Softmax classifier and it's gradient
The function itself:
The softmax function can be seen as:
$$ S_i = \frac{e^{a_{i}}}{\sum_{k}{e^{a_{k}}}}$$
$$ S_i = \frac{e^{a_{i}}}{\sum_{k}{e^{a_{k}}}}$$
and the loss function can be seen as:
$$L_i = -log(S_i)$$
$$L_i = -log(S_i)$$
The partial derivative as taken from here :
If you do a partial derivative of $S_i$ w.r.t the $a_{i}^{th}$ element, then, remember the quotient rule:
If $$f(x) = \frac{g(x)}{h(x)} $$
Then,
$$f'(x) = \frac{g'(x) \times h(x) - h'(x)\times g(x)}{h(x)^2} $$
Here, $g(x) = e^{a_i}$, and $h(x) = \sum_{k}{e^{a_k}}$,
So $g'(x) = e^{a_i}$, when partially derived w.r.t $a_i$, and $g'(x) = 0$, when partially derived w.r.t $a_j$, where $j \neq i$, because in that case it'll be a constant.

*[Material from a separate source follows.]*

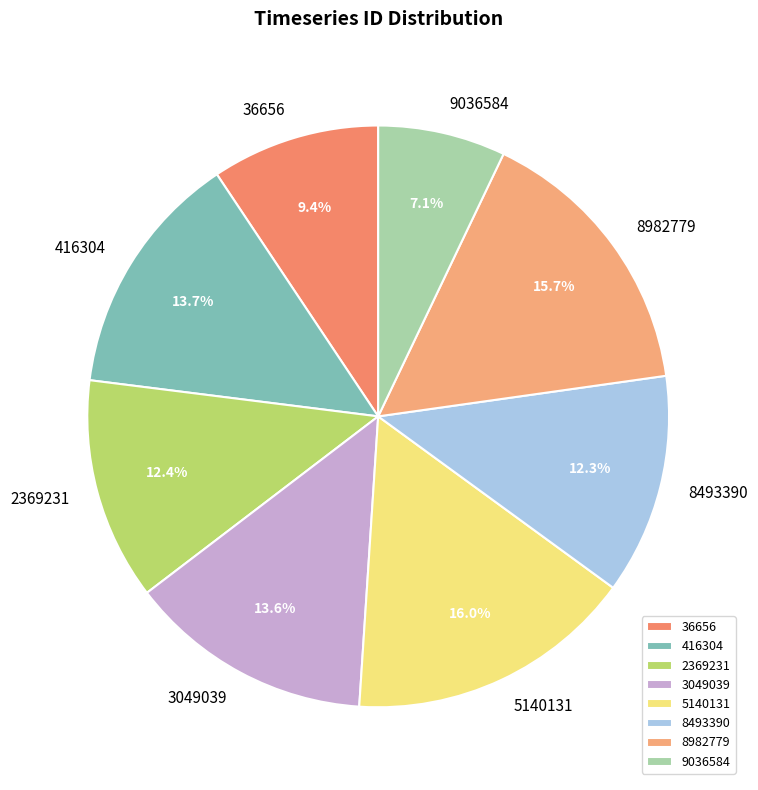

To the nearest percent, what percentage of the pie is 3049039?

14%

$h'(x) = e^{a_j}$ always, because only one of all the terms in the summation will not be treated as a constant. All others will be treated as a constant, and thus they'll be diminished to zero after being derived.
Thus when $i=j$, our
$$\frac{\partial {S_i}}{\partial a_i} = \frac {e^{a_i}\times \sum - e^{a_i}\times e^{a_i}}{\sum^2} = S_i(1-S_i)$$
And when $i \neq j$
$$\frac{\partial S_i}{\partial a_j} = \frac {0 \times \sum - e^{a_i} \times e^{a_i}} {\sum^2}= -S_i \times S_j$$
Now keep these in mind. Now following this stackoverflow solution :
$$\frac{\partial L}{\partial o_i}=-\sum_ky_k\frac{\partial \log p_k}{\partial o_i}=-\sum_ky_k\frac{1}{p_k}\frac{\partial p_k}{\partial o_i}\\=-y_i(1-p_i)-\sum_{k\neq i}y_k\frac{1}{p_k}({\color{red}{-p_kp_i}})\\=-y_i(1-p_i)+\sum_{k\neq i}y_k({\color{red}{p_i}})\\=-y_i+\color{blue}{y_ip_i+\sum_{k\neq i}y_k({p_i})}\\=\color{blue}{p_i\left(\sum_ky_k\right)}-y_i=p_i-y_i$$
And thus we have our solution!
I took some time to understand this, so a good I decided to create some resource for me too look back to.